Concrete Relief Portraits, One Foot In The Grove 2009, Matt Small
The Mutoid editions which were coloured using a simulated tagging (never going to please graffiti writers that one), responding to the space which has legendary status as the UK’s first graffiti hall of fame whilst referencing to the cultural background to the world these kids inhabit. For this show the concrete is sepia toned by the trademark explosion of colour is absent, which seems to emphasize a kind of aboriginal featuring in the portrait which hadn’t really been obvious before.
"I like the surface effect giving the feel of age and texture. I love the idea of materials that you find in the street, cement and metal, it's another way of appropriating what we see in our urban environment"
Unusually, this triptych places the portrait face into a housing estate background.
Jason, Matt Small
The sense with Matt’s larger shows has been an almost intimidating and overwhelming press of faces, crowding in on you from their car bonnets and dismantled freezer carcasses, so many bodies exerting claustrophobic intimidation that you feel you need an escape. This time the increased variety and quality, inversely related to the reduction in quantity has allowed a fresh appreciation of Matt’s work. With a grand total of 5 pieces in this show Matt demonstrates the broader themes and techniques his work is exploring these days and with these has staked a claim to be one of the (few) truly important artists to come out of the urban art scene.
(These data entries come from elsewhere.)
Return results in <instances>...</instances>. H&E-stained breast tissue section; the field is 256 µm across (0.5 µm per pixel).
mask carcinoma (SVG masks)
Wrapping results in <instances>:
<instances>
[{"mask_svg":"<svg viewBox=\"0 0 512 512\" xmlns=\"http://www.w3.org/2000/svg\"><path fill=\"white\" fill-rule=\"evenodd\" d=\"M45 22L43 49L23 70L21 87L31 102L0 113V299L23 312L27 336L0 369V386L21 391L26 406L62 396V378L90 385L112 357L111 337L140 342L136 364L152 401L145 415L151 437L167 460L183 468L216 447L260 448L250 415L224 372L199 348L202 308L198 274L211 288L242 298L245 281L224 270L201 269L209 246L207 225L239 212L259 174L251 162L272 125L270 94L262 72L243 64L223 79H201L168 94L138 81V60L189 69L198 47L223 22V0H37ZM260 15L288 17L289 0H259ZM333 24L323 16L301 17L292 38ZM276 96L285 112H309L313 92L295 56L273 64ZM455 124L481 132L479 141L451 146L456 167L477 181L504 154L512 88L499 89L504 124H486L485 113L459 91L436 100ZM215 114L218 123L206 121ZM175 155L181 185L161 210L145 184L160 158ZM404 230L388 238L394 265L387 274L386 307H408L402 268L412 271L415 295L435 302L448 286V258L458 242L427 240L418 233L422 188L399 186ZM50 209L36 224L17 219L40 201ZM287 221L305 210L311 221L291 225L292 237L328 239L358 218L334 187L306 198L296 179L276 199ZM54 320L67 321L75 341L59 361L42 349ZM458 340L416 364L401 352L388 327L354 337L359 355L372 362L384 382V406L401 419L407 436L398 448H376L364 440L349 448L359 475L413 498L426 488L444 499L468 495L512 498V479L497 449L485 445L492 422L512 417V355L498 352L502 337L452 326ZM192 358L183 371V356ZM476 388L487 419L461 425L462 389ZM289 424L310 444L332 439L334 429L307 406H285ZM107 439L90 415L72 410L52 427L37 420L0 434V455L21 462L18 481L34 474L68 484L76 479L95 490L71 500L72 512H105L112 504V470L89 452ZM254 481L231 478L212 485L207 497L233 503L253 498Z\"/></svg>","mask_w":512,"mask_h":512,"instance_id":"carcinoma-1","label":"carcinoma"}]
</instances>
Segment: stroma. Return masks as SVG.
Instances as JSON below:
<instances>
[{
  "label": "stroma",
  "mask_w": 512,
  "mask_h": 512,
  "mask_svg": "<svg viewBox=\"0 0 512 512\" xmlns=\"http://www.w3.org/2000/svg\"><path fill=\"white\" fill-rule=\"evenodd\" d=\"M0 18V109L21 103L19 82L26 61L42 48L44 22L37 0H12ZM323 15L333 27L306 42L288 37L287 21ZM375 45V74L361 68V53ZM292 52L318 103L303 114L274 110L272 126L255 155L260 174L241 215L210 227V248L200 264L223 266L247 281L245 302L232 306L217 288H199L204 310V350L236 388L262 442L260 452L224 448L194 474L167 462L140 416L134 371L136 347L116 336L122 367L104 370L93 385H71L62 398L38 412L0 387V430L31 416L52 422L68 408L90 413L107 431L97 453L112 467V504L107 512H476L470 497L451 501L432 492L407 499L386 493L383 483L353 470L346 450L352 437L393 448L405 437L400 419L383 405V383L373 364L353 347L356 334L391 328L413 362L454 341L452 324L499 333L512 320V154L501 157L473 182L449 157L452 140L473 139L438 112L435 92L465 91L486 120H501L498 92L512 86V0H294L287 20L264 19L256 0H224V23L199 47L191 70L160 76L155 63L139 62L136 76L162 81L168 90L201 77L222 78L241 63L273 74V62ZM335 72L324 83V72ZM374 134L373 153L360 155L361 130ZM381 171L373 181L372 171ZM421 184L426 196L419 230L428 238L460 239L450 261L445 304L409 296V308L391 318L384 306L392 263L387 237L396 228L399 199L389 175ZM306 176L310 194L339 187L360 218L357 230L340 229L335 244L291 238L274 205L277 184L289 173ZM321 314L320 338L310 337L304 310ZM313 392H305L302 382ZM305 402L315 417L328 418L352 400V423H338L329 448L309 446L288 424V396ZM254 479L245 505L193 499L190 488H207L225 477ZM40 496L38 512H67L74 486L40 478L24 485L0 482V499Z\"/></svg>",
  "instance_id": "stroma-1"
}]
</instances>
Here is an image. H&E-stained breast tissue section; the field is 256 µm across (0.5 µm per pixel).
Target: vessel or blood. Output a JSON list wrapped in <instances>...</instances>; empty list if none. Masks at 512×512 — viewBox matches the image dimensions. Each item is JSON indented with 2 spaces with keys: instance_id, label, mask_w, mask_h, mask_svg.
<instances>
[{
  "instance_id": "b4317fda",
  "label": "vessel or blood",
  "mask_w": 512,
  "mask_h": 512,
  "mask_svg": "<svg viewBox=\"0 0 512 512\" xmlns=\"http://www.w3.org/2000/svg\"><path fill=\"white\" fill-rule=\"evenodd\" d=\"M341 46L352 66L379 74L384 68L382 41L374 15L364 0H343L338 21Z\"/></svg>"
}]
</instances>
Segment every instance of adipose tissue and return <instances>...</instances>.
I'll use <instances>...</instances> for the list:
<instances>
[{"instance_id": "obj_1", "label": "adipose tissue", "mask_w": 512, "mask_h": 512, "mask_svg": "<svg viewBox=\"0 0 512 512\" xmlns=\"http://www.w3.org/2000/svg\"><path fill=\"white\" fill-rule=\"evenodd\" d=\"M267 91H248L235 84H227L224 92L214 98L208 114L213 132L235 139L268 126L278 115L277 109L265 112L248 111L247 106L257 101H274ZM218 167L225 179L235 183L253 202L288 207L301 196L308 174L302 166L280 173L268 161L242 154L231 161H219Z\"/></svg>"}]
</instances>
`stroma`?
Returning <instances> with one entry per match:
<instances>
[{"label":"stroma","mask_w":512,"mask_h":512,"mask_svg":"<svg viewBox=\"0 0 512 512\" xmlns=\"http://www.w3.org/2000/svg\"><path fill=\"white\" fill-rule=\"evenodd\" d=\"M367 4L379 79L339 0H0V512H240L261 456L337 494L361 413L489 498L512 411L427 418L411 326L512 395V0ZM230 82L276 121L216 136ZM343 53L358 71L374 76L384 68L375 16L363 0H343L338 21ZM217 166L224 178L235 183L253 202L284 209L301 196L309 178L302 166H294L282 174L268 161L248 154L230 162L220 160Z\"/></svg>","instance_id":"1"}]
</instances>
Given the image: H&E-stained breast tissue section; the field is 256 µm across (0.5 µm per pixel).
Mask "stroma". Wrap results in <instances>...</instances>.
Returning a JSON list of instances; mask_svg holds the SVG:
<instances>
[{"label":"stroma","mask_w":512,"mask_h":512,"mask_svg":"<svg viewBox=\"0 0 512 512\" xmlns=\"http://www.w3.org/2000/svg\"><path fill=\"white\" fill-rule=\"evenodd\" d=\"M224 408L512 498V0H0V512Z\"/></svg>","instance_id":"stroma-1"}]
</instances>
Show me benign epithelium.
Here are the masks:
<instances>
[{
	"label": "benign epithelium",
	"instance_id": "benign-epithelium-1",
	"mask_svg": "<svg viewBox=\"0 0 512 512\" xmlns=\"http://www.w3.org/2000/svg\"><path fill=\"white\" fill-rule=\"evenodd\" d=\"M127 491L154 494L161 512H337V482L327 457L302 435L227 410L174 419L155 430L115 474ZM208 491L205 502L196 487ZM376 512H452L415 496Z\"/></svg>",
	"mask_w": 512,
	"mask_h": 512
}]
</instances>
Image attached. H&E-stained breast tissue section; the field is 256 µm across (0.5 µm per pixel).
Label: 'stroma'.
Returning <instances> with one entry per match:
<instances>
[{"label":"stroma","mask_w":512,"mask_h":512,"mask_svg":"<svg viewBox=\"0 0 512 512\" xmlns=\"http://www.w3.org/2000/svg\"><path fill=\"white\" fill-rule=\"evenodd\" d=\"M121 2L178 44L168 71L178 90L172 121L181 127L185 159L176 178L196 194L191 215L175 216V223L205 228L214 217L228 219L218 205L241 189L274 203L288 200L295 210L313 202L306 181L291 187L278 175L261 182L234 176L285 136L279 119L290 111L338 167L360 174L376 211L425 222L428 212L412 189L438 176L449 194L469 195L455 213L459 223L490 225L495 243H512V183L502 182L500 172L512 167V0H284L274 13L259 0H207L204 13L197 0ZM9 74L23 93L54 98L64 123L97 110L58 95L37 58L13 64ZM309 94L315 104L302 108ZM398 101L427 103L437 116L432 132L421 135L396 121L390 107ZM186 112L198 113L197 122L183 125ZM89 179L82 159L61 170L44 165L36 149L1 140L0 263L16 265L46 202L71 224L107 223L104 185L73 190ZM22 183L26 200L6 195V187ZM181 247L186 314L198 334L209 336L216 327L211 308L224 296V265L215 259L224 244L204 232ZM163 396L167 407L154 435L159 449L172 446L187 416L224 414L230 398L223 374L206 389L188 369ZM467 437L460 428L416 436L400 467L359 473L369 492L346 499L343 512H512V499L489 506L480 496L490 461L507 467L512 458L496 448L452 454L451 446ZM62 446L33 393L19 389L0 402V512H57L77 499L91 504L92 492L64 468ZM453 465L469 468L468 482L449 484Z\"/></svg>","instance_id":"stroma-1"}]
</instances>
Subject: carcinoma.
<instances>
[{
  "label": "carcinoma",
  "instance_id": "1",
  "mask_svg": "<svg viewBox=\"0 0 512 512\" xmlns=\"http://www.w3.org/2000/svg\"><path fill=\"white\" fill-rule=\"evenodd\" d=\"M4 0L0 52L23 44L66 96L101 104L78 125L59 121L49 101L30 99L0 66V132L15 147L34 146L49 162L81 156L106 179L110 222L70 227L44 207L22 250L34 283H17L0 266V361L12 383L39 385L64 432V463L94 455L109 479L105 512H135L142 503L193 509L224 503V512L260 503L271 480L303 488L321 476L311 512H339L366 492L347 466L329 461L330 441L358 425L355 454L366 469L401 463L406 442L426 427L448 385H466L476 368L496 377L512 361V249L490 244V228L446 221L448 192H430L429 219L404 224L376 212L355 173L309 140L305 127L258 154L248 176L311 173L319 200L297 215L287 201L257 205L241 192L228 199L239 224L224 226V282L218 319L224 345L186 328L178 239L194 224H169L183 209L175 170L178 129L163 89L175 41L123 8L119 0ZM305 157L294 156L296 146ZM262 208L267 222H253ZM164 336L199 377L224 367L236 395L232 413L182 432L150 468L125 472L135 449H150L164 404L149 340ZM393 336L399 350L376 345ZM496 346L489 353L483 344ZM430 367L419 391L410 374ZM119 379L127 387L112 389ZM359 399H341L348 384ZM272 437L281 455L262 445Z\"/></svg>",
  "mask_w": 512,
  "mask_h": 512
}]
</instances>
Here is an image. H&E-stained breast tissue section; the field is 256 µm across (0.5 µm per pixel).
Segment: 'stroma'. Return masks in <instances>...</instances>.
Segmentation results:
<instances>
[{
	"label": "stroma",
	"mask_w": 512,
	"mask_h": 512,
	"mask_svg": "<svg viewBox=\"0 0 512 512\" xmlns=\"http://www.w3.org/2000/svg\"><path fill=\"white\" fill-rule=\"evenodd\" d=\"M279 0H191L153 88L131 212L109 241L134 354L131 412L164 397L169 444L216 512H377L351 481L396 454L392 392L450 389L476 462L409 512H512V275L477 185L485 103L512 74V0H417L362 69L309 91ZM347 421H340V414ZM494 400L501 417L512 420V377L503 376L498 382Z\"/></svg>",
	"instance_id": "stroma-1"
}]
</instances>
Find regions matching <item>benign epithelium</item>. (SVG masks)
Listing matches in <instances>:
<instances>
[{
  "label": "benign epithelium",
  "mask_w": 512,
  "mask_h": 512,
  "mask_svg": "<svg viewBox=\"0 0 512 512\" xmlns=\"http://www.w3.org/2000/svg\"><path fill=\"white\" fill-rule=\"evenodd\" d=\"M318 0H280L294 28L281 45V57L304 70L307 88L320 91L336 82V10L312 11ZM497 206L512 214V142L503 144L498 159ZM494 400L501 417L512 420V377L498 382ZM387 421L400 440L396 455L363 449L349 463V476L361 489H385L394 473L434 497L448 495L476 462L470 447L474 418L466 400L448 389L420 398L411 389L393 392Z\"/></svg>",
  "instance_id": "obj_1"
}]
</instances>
A Matt Small show couldn't be the complete experience without at least one piece looking like a deranged madman was let loose in at scrapyard with tubes of paint
Darnell, Matt Small
Zac Walsh
Zac Walsh and Matt Small have known eachother since Royal College of Art days in the late 90s and as the friends both work in portraiture it isn’t too wild a leap of imagination to see how a joint show can make sense. Stylistically Zac brings a much cleaner and rich finish to his work. The works were created when Walsh was invited by the Holland Park Opera to attend operas, a new experience and to paint a reaction to the dramas. Zac wasn’t a fan of opera but was inspired by the geniuses creating the opera and the complexity of the narrative and staging.
Francesca Da Rimini, Zac Walsh
In Don Giovani, Walsh reacts to the controversial ending where Don Giovanni gets dragged into hell. The figure at the centre of the painting is the artist and the statue of the Commendatore which drags him to hades comprises stone grey coloured photo collages of Walsh’s own forearms. The circles in the middle of the horns are Dante’s map of hell and the drama is set against the background of a crucifix. A lot of the opera’s symbolism gets onto Walsh’s canvas.
Don Giovanni, Zac Walsh
Whilst the characters depicted come from the opera, Walsh has used close friends as the models giving the artwork a personal relevance as well as a lesson in dealing in people’s egos (“my thighs aren’t that big!”).
La Forza Del Destino Zac Walsh
The pictures combine photo collages with a very saturated colouring in the painting, not to mention the occasional bit of spray paint. A knowledge of opera isn’t essential for the interpretation of Zac’s painting, suffice that the evident richness and classical beauty permits the paintings to stand up to the un-snobbish scrutiny of the non-opera buff.
Fidelio, Zac Walsh
Pelleas And Melisande, Zac Walsh
1 comment:
thanks for the write up, t'was good to meet you, no spray paint though, promise.